Monday, April 2, 2012

Don't Call Them Animals

Anti-Obama types are responding to the President's indignation over the murder of a teenager by publicizing other recent murders of teenagers and children. The question arises whether all of us feel more indignation when the victims of violent crimes look like relatives of ours. In theory we think all violence is bad; in practice, when the victims resemble people we know, the violence feels a little closer to home. How bad is this?

And I hate that, when I want to make a point on this blog that I've often made in real life, the link that provokes it cites the words of a victim's mother. Does everybody remember A Cry in the Dark? Should journalists make it a point of professional ethics not to talk to the immediate families of victims during the week after a violent crime?

http://www.chicagotribune.com/news/local/ct-met-weekend-mayhem-0320-20120320,0,3600888.story

However, my point in this post is: Those who aim guns, cars, or other weapons at children they don't even know are not animals. When have you seen animals act as vicious as that? Some animals can and do eat human children, but animals rarely kill anything they don't intend to eat.
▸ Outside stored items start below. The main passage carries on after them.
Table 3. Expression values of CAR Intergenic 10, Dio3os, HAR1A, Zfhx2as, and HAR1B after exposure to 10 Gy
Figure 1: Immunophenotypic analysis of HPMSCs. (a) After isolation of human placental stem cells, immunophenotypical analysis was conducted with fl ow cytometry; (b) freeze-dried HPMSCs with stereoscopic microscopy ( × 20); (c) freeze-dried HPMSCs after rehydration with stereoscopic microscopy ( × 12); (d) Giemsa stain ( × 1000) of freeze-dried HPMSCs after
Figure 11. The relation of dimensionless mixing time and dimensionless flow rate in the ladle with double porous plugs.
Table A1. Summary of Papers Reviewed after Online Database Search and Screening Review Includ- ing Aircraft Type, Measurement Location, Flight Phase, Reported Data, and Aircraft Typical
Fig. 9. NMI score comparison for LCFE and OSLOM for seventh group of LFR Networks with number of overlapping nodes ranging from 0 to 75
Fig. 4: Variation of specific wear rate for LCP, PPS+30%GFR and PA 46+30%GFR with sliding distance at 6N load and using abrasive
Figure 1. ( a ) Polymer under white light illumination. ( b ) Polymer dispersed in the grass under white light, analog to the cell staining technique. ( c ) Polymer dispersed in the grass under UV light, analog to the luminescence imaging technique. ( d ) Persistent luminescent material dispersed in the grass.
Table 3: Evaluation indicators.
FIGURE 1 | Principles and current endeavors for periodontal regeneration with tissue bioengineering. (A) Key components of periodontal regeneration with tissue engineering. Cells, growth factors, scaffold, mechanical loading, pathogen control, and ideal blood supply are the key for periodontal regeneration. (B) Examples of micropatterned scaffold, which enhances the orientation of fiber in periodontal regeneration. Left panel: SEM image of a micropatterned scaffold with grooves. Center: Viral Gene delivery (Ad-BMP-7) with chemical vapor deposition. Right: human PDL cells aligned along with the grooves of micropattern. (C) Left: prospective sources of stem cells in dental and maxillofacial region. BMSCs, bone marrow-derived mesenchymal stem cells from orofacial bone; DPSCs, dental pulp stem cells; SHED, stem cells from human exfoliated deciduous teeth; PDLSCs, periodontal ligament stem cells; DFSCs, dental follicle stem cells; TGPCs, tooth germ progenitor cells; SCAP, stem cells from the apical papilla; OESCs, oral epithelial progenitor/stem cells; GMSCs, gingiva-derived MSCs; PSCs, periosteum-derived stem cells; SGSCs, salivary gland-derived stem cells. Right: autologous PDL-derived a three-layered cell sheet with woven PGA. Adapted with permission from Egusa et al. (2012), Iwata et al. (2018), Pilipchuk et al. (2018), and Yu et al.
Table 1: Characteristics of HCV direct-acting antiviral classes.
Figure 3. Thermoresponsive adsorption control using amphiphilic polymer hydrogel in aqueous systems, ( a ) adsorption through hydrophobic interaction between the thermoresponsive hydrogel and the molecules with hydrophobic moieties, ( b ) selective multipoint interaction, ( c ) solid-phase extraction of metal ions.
When they do, their viciousness is usually due to rabies or to extreme overcrowding.

Since humans rarely suffer from rabies, can we describe the gang murders that plague our inner cities as symptoms of extreme overcrowding? A better case can be made for that than could be made for carelessly, stupidly calling murderers animals.

The animal instinct is the one that makes it more disturbing when someone who looks like us, or who "could have been my son/daughter/etc.," happens to be the victim. We share that with our pets, who think it's normal, natural, and proper for everyone to kill mice, ducks, or rabbits, but are visibly upset when another dog or cat, or sometimes even a possum, dies before its time.